Researchers at the Robotics and Embodied AI Lab at Stanford University set out to change that. They first built an audio data collection system, consisting of a GoPro camera and a handgrip with a microphone designed to filter out background noise. Human demonstrators used the gripper for various household tasks and then used that data to teach the robotic arms how to perform the task on their own. The team’s new training algorithms help robots pick up cues from audio signals to perform more efficiently.
“So far, robots have been trained on videos that are silent,” says Zeyi Liu, a Stanford Ph.D. and lead author of the study. “But there’s so much useful data in the audio.”
To test how much more successful a robot can be if it is able to “listen”, the researchers chose four tasks: turning a bun in a pan, erasing a blackboard, putting on two strips of Velcro and pouring dice from a cup . In each task, the sounds provide cues that cameras or touch sensors struggle with, such as knowing whether the eraser is making proper contact with the board or whether the cup contains dice.
After performing each task a few hundred times, the team compared the success rates of sound training and vision-only training. The results, published in a paper on arXiv which has not been peer-reviewed, was very promising. When using vision alone in the dice test, the robot could tell 27% of the time if there were dice in the cup, but this increased to 94% when sound was included.
It’s not the first time sound has been used to train robots, says Shuran Song, head of the lab that produced the study, but it’s a big step toward doing this at scale: “We’re making it easier to use sound collected ‘in the wild’ nature’, instead of being limited to collecting it in the lab, which is more time-consuming.”
The research signals that audio may become a more sought-after data source in the race to train AI robots. Researchers are teaching robots faster than ever before using imitation, showing them hundreds of examples of tasks being performed instead of hand-coding each one. If sound could be collected at scale using devices like the one in the study, it could give them a whole new “sense,” helping them adapt more quickly to environments where visibility is limited or unhelpful.
“It’s safe to say that sound is the most understudied detection method [in robots],” says Dmitri Berenson, an associate professor of robotics at the University of Michigan, who was not involved in the study. This is because most of the research on training robots to handle objects has involved industrial pick-and-place tasks, such as sorting objects into bins. These tasks do not benefit much from sound, instead relying on tactile or visual sensors. But as robots expand into tasks in homes, kitchens and other environments, sound will become increasingly useful, Berenson says.
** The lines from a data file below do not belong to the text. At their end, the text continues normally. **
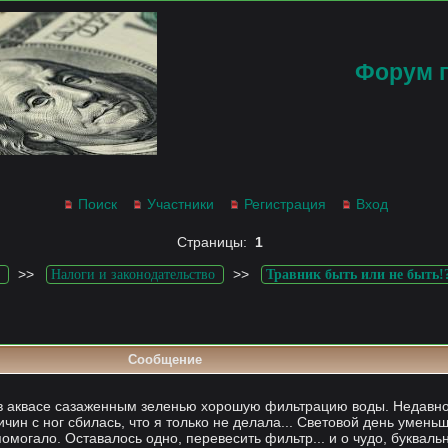
Форум 
Поиск
Участники
Регистрация
Вход
Страницы:
1
>>
>>
Налоги и законодательство
Травник быть или не быть!
Сообщение
 в аквасе сазаженным зеленью хорошую фильтрацию воды. Недавно
ичин с ног сбилась, что я только не делала... Световой день умень
помогало. Оставалось одно, перевесить фильтр... и о чудо, буквал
Consider a robot trying to find which bag or pocket contains a set of keys, all with limited visibility. “Maybe even before you touch the keys, you can hear them creaking,” says Berenson. “This is an indication that the keys are in this pocket instead of others.”
However, sound has limits. The team points out that the sound won’t be as useful with so-called soft or flexible objects like clothing, which don’t generate as much usable sound. The robots also had difficulty filtering out the sound of their motor noises during the tasks, as this noise was not present in the human-generated training data. To fix this, the researchers needed to add robot sounds—hums, hums, and actuator noises—to the training sets so the robots could learn to tune them.
The next step, Liu says, is to see how much better the models can be made with more data, which could mean adding more microphones, collecting spatial audio, and integrating microphones into other types of data collection devices.